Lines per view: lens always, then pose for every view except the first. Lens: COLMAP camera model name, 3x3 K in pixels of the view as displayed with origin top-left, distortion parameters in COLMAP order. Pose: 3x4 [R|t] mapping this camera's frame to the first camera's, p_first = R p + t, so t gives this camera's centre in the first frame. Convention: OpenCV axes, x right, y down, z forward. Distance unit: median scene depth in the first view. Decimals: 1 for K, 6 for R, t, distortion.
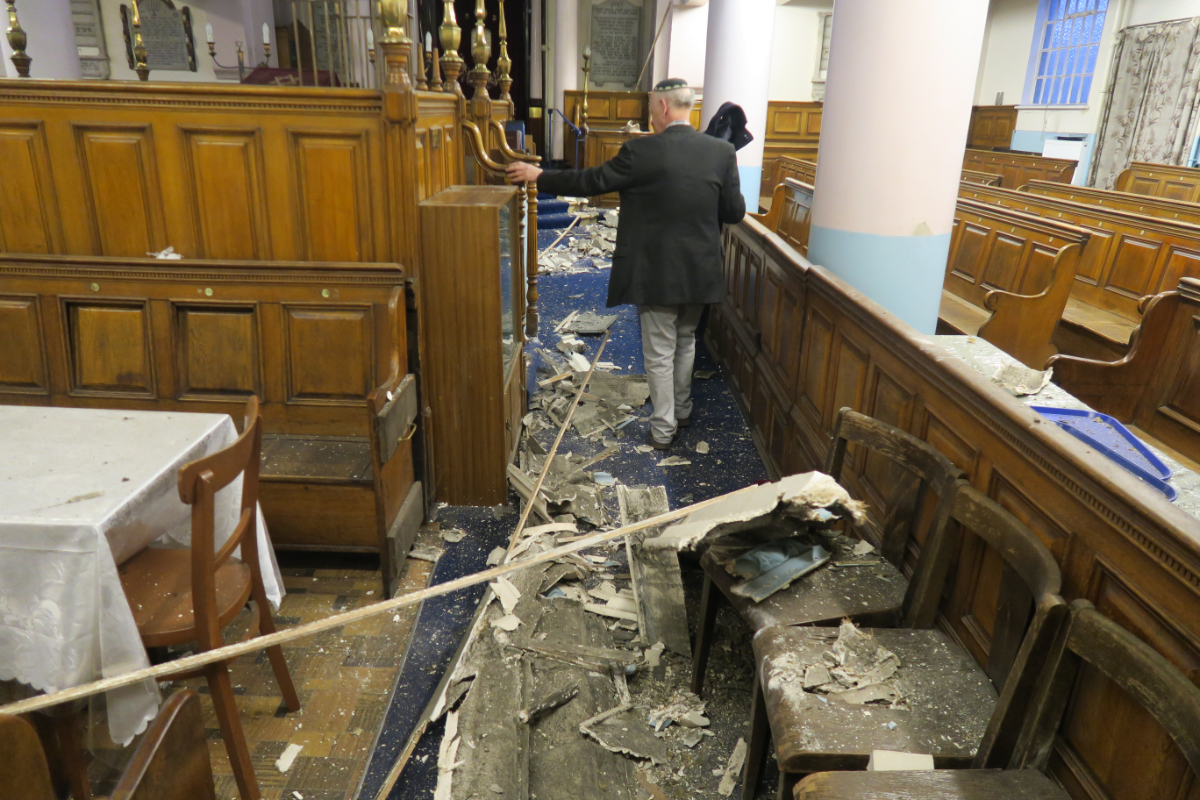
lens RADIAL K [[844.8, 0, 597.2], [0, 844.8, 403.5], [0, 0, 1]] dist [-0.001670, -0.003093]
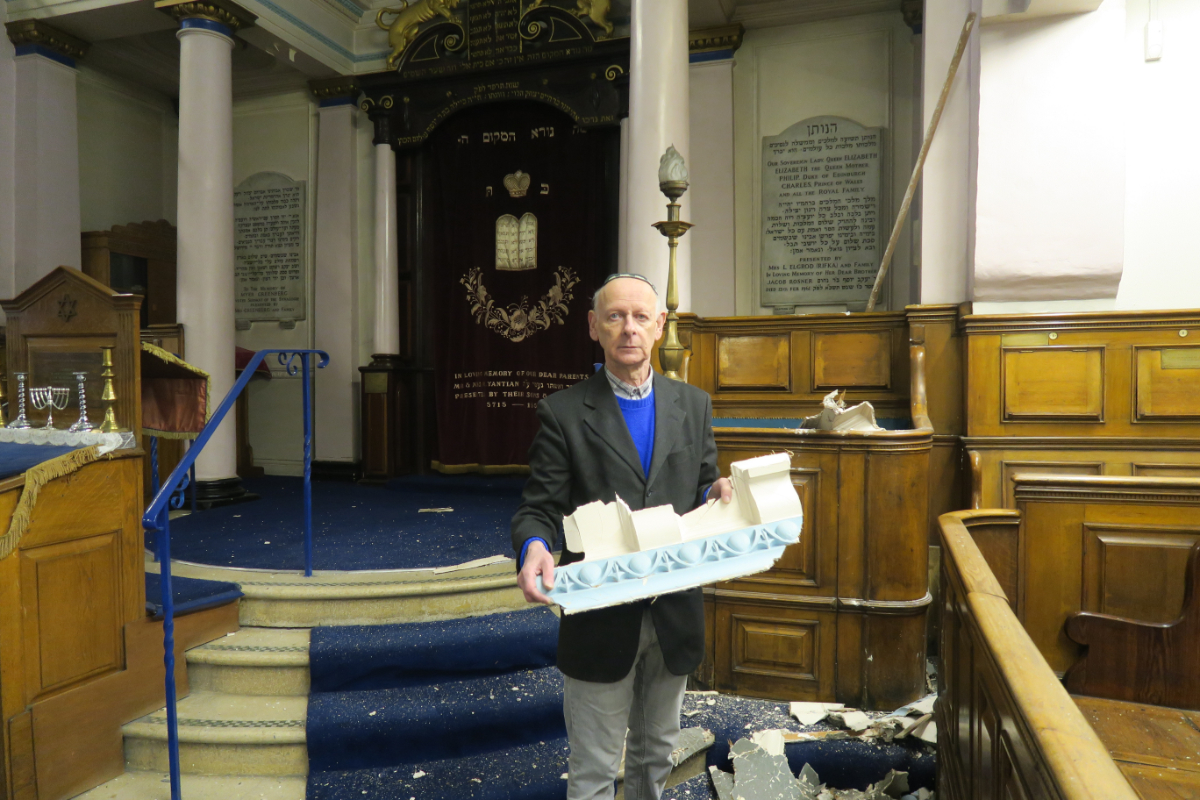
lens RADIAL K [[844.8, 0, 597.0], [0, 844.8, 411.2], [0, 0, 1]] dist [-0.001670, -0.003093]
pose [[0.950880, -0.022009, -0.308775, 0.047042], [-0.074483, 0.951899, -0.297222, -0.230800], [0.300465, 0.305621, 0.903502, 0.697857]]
==
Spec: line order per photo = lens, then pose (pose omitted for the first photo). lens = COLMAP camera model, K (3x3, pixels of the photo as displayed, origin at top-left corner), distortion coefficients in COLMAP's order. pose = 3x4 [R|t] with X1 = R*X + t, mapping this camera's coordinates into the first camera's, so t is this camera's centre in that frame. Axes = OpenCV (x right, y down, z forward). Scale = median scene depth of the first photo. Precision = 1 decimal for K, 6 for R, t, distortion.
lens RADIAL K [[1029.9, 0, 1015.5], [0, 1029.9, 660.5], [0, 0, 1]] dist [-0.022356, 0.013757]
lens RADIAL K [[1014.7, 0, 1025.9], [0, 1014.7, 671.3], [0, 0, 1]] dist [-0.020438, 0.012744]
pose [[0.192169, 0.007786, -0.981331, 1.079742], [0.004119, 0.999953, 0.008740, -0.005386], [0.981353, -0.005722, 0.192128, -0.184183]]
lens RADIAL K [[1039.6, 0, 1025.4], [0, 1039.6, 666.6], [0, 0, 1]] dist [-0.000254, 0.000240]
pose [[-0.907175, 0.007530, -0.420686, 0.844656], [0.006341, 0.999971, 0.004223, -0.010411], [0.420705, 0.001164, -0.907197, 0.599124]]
--
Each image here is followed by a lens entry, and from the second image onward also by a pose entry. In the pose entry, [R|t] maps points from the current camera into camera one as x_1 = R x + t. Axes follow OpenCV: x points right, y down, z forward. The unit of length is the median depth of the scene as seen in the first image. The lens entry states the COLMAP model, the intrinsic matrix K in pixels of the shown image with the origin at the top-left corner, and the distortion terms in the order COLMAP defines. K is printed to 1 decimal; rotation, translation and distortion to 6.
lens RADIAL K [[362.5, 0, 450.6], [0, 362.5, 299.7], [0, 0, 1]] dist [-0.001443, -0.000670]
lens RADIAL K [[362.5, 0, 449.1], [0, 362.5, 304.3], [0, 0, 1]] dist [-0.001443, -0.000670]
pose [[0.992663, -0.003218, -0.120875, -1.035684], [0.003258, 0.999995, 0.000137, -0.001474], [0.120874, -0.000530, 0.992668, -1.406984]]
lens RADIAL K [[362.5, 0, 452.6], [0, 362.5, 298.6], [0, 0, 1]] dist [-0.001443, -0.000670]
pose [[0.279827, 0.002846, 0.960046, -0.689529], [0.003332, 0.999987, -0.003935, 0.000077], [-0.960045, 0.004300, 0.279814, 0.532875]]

Assignment:
Reproduce the records verbatim, beginning with the line that contains "Lines per view: lens" and continuing through the line that contains "0.305621, 0.903502, 0.697857]]", with both of those lines included. Omit the pictures from your answer.

Answer to this exercise:
Lines per view: lens always, then pose for every view except the first. Lens: COLMAP camera model name, 3x3 K in pixels of the view as displayed with origin top-left, distortion parameters in COLMAP order. Pose: 3x4 [R|t] mapping this camera's frame to the first camera's, p_first = R p + t, so t gives this camera's centre in the first frame. Convention: OpenCV axes, x right, y down, z forward. Distance unit: median scene depth in the first view. Decimals: 1 for K, 6 for R, t, distortion.
lens RADIAL K [[844.8, 0, 597.2], [0, 844.8, 403.5], [0, 0, 1]] dist [-0.001670, -0.003093]
lens RADIAL K [[844.8, 0, 597.0], [0, 844.8, 411.2], [0, 0, 1]] dist [-0.001670, -0.003093]
pose [[0.950880, -0.022009, -0.308775, 0.047042], [-0.074483, 0.951899, -0.297222, -0.230800], [0.300465, 0.305621, 0.903502, 0.697857]]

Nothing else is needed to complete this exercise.